Crack dealers, sporting leather jackets and lurid tattoos, shuffled through the tight-lipped clusters of commuters, who writhed in the rush hour like maggots in a jam jar, all racing home to somewhere they belonged. London constantly gave Maddy the feeling that somewhere just around the corner, behind those tall, wooden Victorian shutters, some mysterious, richly exciting life was in progress. If only she had the address.

It was getting late. She rang the hospital for her blood test result. They regretted to say they’d lost it in the laboratory. Could you please come in and do it again? Was she really going to trust these people with her womb? After all, she only had one.

Maddy retrieved her bag from the railway locker and dragged it into the ladies’ toilets.
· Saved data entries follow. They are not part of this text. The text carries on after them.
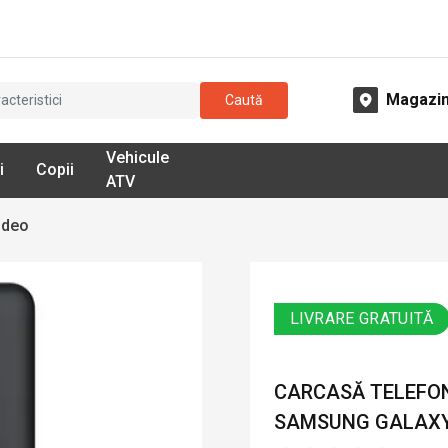
Magazi
Caută
Vehicule
i
Copii
ATV
ideo
LIVRARE GRATUITĂ
CARCASĂ TELEFO
SAMSUNG GALAXY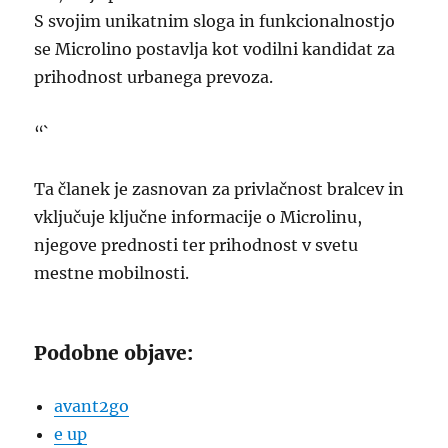
S svojim unikatnim sloga in funkcionalnostjo
se Microlino postavlja kot vodilni kandidat za
prihodnost urbanega prevoza.
“`
Ta članek je zasnovan za privlačnost bralcev in
vključuje ključne informacije o Microlinu,
njegove prednosti ter prihodnost v svetu
mestne mobilnosti.
Podobne objave:
avant2go
e up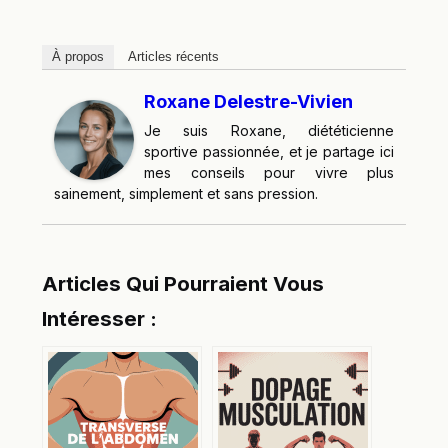
À propos
Articles récents
Roxane Delestre-Vivien
Je suis Roxane, diététicienne
sportive passionnée, et je partage ici
mes conseils pour vivre plus
sainement, simplement et sans pression.
Articles Qui Pourraient Vous
Intéresser :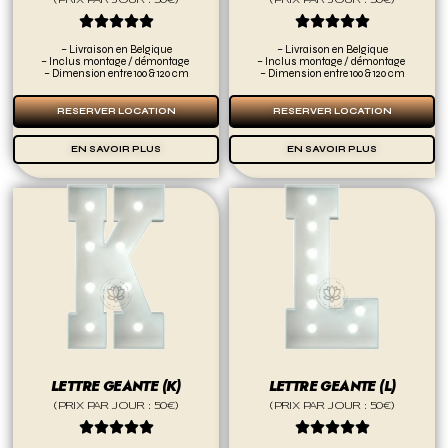
(PRIX PAR JOUR : 50€)
(PRIX PAR JOUR : 50€)










– Livraison en Belgique
– Livraison en Belgique
– Inclus montage / démontage
– Inclus montage / démontage
– Dimension entre 100 & 120 cm
– Dimension entre 100 & 120 cm
RESERVER LOCATION
RESERVER LOCATION
EN SAVOIR PLUS
EN SAVOIR PLUS
LETTRE GEANTE (K)
LETTRE GEANTE (L)
(PRIX PAR JOUR : 50€)
(PRIX PAR JOUR : 50€)









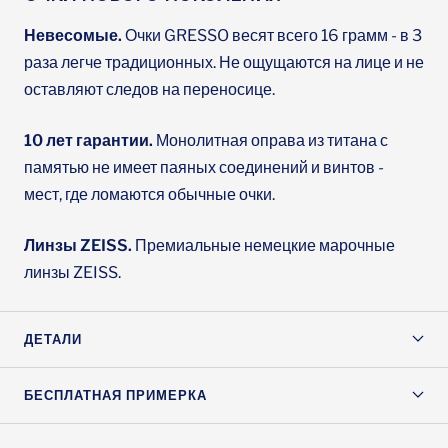
Невесомые.
Очки GRESSO весят всего 16 грамм - в 3
раза легче традиционных. Не ощущаются на лице и не
оставляют следов на переносице.
10 лет гарантии.
Монолитная оправа из титана с
памятью не имеет паяных соединений и винтов -
мест, где ломаются обычные очки.
Линзы ZEISS.
Премиальные немецкие марочные
линзы ZEISS.
ДЕТАЛИ
БЕСПЛАТНАЯ ПРИМЕРКА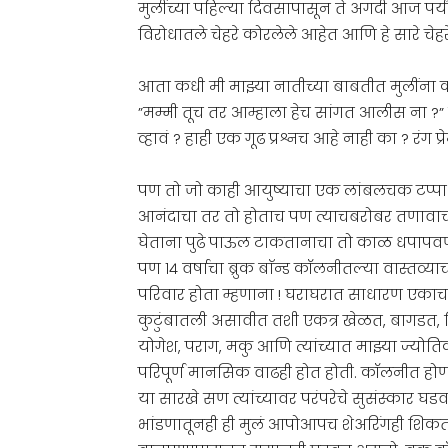
मुलींच्या पहिल्या दिवसापासून ते अगदी आज पर्यंत
विरोधातले चेहरे कोरलेले आहेत आणि हे सारे चेह
आता कधी मी माझ्या नातीच्या बाबतीत मुलींना 
”मम्मी तूच तर आम्हाला हेच सांगत आलीस ना ?”
व्हावं ? हाही एक गूढ प्रश्नच आहे नाही का ? रंग प्र
पण तो जो काही आयुष्याचा एक लांबलचक टप्पा होत
आनंदाचा तर तो होताच पण त्याचबरोबर तणावाच
घेताना पुढे पाऊल टाकतानाचा तो काळ धपापवण
पण १४ वर्षाचा ब्रुक बाॅन्ड कॉलनीतल्या वास्त
परिवार होता म्हणाना ! घराघरात साधारण एकाच 
कुटुंबातली असावीत तशी एकत्र खेळत, बागडत, शि
योगेश, पराग, मकु आणि त्यांच्यात माझ्या ज्योतिक
परिपूर्ण मानसिक वाढही होत होती. कॉलनीत होणारे
या सारखे सण त्यांच्यावर परंपरेचे सुसंस्कार घडव
भांडणातूनही ही मुलं आपोआपच शेअरिंगही शिक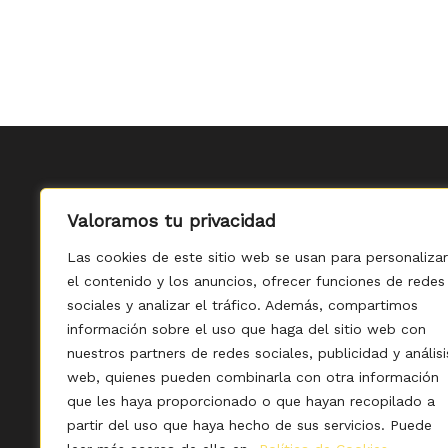
Valoramos tu privacidad
Las cookies de este sitio web se usan para personalizar
el contenido y los anuncios, ofrecer funciones de redes
sociales y analizar el tráfico. Además, compartimos
información sobre el uso que haga del sitio web con
nuestros partners de redes sociales, publicidad y análisi
web, quienes pueden combinarla con otra información
que les haya proporcionado o que hayan recopilado a
Política de Privacidad
-
partir del uso que haya hecho de sus servicios. Puede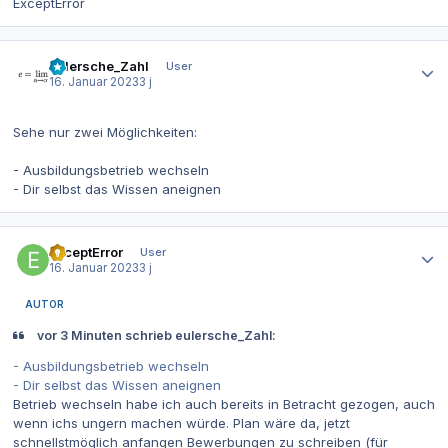
ExceptError
Autor-Statistiken
eulersche_Zahl
User
16. Januar 2023
3 j
Sehe nur zwei Möglichkeiten:
- Ausbildungsbetrieb wechseln
- Dir selbst das Wissen aneignen
Autor-Statistiken
ExceptError
User
16. Januar 2023
3 j
AUTOR
vor 3 Minuten schrieb eulersche_Zahl:
- Ausbildungsbetrieb wechseln
- Dir selbst das Wissen aneignen
Betrieb wechseln habe ich auch bereits in Betracht gezogen, auch
wenn ichs ungern machen würde. Plan wäre da, jetzt
schnellstmöglich anfangen Bewerbungen zu schreiben (für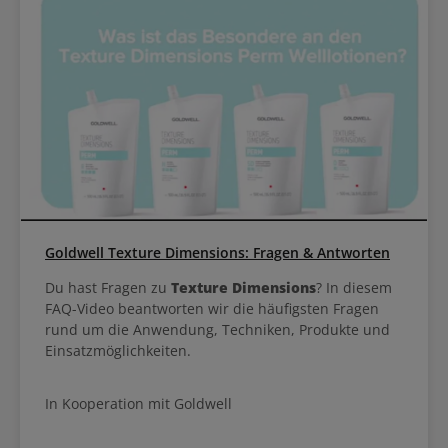
Goldwell Texture Dimensions: Fragen & Antworten
Du hast Fragen zu
Texture Dimensions
? In diesem
FAQ-Video beantworten wir die häufigsten Fragen
rund um die Anwendung, Techniken, Produkte und
Einsatzmöglichkeiten.
In Kooperation mit Goldwell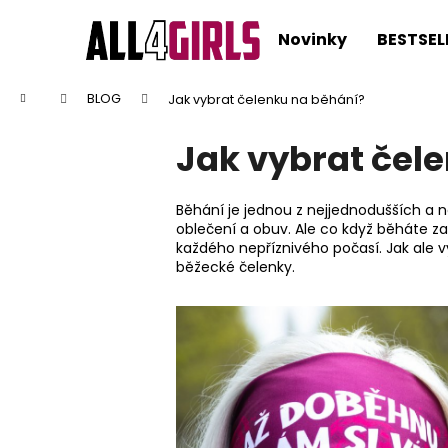
K
Přejít
na
o
Novinky
BESTSEL
obsah
Zpět
Zpět
š
do
do
í
Domů
BLOG
Jak vybrat čelenku na běhání?
k
obchodu
obchodu
Jak vybrat čel
Běhání je jednou z nejjednodušších a n
oblečení a obuv. Ale co když běháte z
každého nepříznivého počasí. Jak ale v
běžecké čelenky.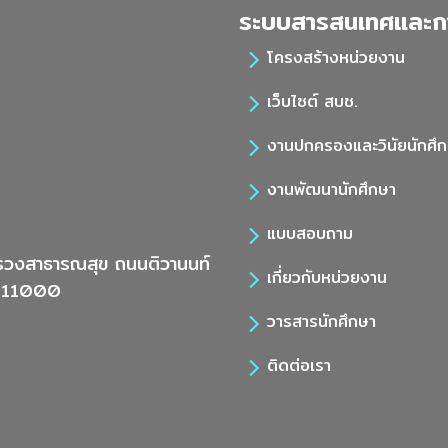
ระบบสารสนเทศและก
โครงสร้างหน่วยงาน
เว็บไซต์ สบช.
งานปกครองและวินัยนักศึ
งานพัฒนานักศึกษา
แบบสอบถาม
รวงสาธารณสุข ถนนติวานนท์
เกี่ยวกับหน่วยงาน
ี 11000
วารสารนักศึกษา
ติดต่อเรา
She scribbled a letter. Then screwed it up. Later she would tell people that it was a lack of good writing paper which had saved her life. Leaving a suicide note on a sanitary towel wrapper was a little too tacky, even for her. Besides, how would she go about it? No doctor would give a pregnant woman a pill prescription. She didn’t even have an oven to call her own. Maybe she should just get back on the tube and inhale. That would definitely do it.